[Records from a data source]

--- START ---

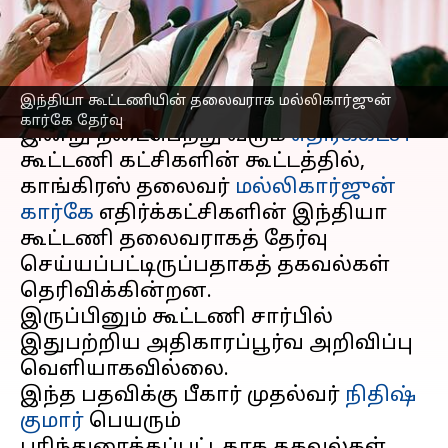
தேர்வு
எழுதியவர்
Jan 13, 2024
03:43 pm
Venkatalakshmi V
செய்தி முன்னோட்டம்
இந்தியா கூட்டணியின் தலைவராக மல்லிகார்ஜுன்
கார்கே தேர்வு
இன்று நடைபெற்று வரும்
எதிர்க்கட்சி
கூட்டணி கட்சிகளின் கூட்டத்தில்,
காங்கிரஸ் தலைவர்
மல்லிகார்ஜுன்
கார்கே
எதிர்க்கட்சிகளின் இந்தியா
கூட்டணி தலைவராகத் தேர்வு
செய்யப்பட்டிருப்பதாகத் தகவல்கள்
தெரிவிக்கின்றன.
இருப்பினும் கூட்டணி சார்பில்
இதுபற்றிய அதிகாரப்பூர்வ அறிவிப்பு
வெளியாகவில்லை.
இந்த பதவிக்கு பீகார் முதல்வர்
நிதிஷ்
குமார்
பெயரும்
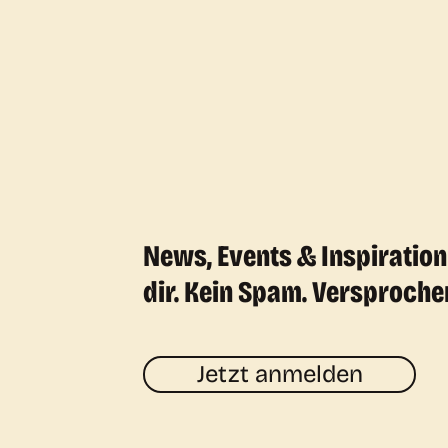
News, Events & Inspiration
dir. Kein Spam. Versproche
Jetzt anmelden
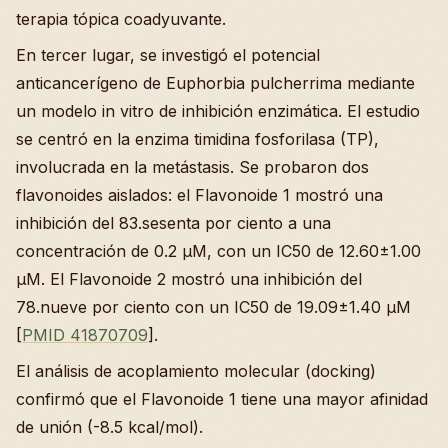
terapia tópica coadyuvante.
En tercer lugar, se investigó el potencial
anticancerígeno de Euphorbia pulcherrima mediante
un modelo in vitro de inhibición enzimática. El estudio
se centró en la enzima timidina fosforilasa (TP),
involucrada en la metástasis. Se probaron dos
flavonoides aislados: el Flavonoide 1 mostró una
inhibición del 83.sesenta por ciento a una
concentración de 0.2 µM, con un IC50 de 12.60±1.00
µM. El Flavonoide 2 mostró una inhibición del
78.nueve por ciento con un IC50 de 19.09±1.40 µM
[
PMID 41870709
].
El análisis de acoplamiento molecular (docking)
confirmó que el Flavonoide 1 tiene una mayor afinidad
de unión (-8.5 kcal/mol).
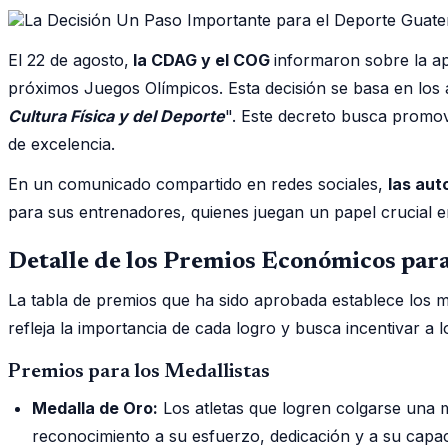
El 22 de agosto,
la CDAG y el COG
informaron sobre la ap
próximos Juegos Olímpicos. Esta decisión se basa en los 
Cultura Física y del Deporte
". Este decreto busca promov
de excelencia.
En un comunicado compartido en redes sociales,
las aut
para sus entrenadores, quienes juegan un papel crucial en 
Detalle de los Premios Económicos para
La tabla de premios que ha sido aprobada establece los mo
refleja la importancia de cada logro y busca incentivar a 
Premios para los Medallistas
Medalla de Oro:
Los atletas que logren colgarse una 
reconocimiento a su esfuerzo, dedicación y a su capac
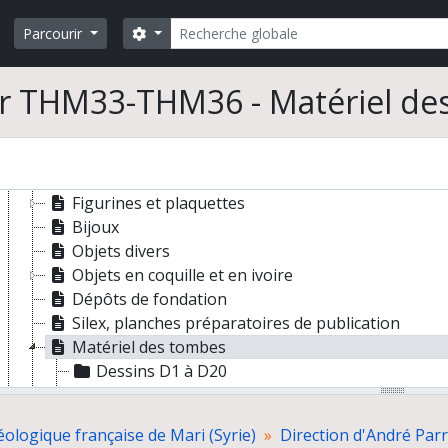
Journal de fouilles
Rechercher
Search options
Parcourir
Documents graphiques
Dessins originaux
Architecture
r THM33-THM36 - Matériel de
Céramique
Sculpture
Objets en métal
Glyptique
Figurines et plaquettes
Bijoux
Objets divers
Objets en coquille et en ivoire
Dépôts de fondation
Silex, planches préparatoires de publication
Matériel des tombes
Dessins D1 à D20
Dessins D21 à D40
Dessins D41 à D73
ologique française de Mari (Syrie)
Direction d'André Par
Dessins non répertoriés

--- END ---

Task directions: Output, exactly and without pictures, the span of lines that starts at the line containing "µM. El Flavonoide 2 mostró una inhibición del" and ends at the last line above.

Result of the exercise:
µM. El Flavonoide 2 mostró una inhibición del
78.nueve por ciento con un IC50 de 19.09±1.40 µM
[
PMID 41870709
].
El análisis de acoplamiento molecular (docking)
confirmó que el Flavonoide 1 tiene una mayor afinidad
de unión (-8.5 kcal/mol).
El 22 de agosto,
la CDAG y el COG
informaron sobre la ap
próximos Juegos Olímpicos. Esta decisión se basa en los 
Cultura Física y del Deporte
". Este decreto busca promov
de excelencia.
En un comunicado compartido en redes sociales,
las aut
para sus entrenadores, quienes juegan un papel crucial en 
Detalle de los Premios Económicos para
La tabla de premios que ha sido aprobada establece los mo
refleja la importancia de cada logro y busca incentivar a 
Premios para los Medallistas
Medalla de Oro:
Los atletas que logren colgarse una 
reconocimiento a su esfuerzo, dedicación y a su capac
Journal de fouilles
Rechercher
Search options
Parcourir
Documents graphiques
Dessins originaux
Architecture
r THM33-THM36 - Matériel de
Céramique
Sculpture
Objets en métal
Glyptique
Figurines et plaquettes
Bijoux
Objets divers
Objets en coquille et en ivoire
Dépôts de fondation
Silex, planches préparatoires de publication
Matériel des tombes
Dessins D1 à D20
Dessins D21 à D40
Dessins D41 à D73
ologique française de Mari (Syrie)
Direction d'André Par
Dessins non répertoriés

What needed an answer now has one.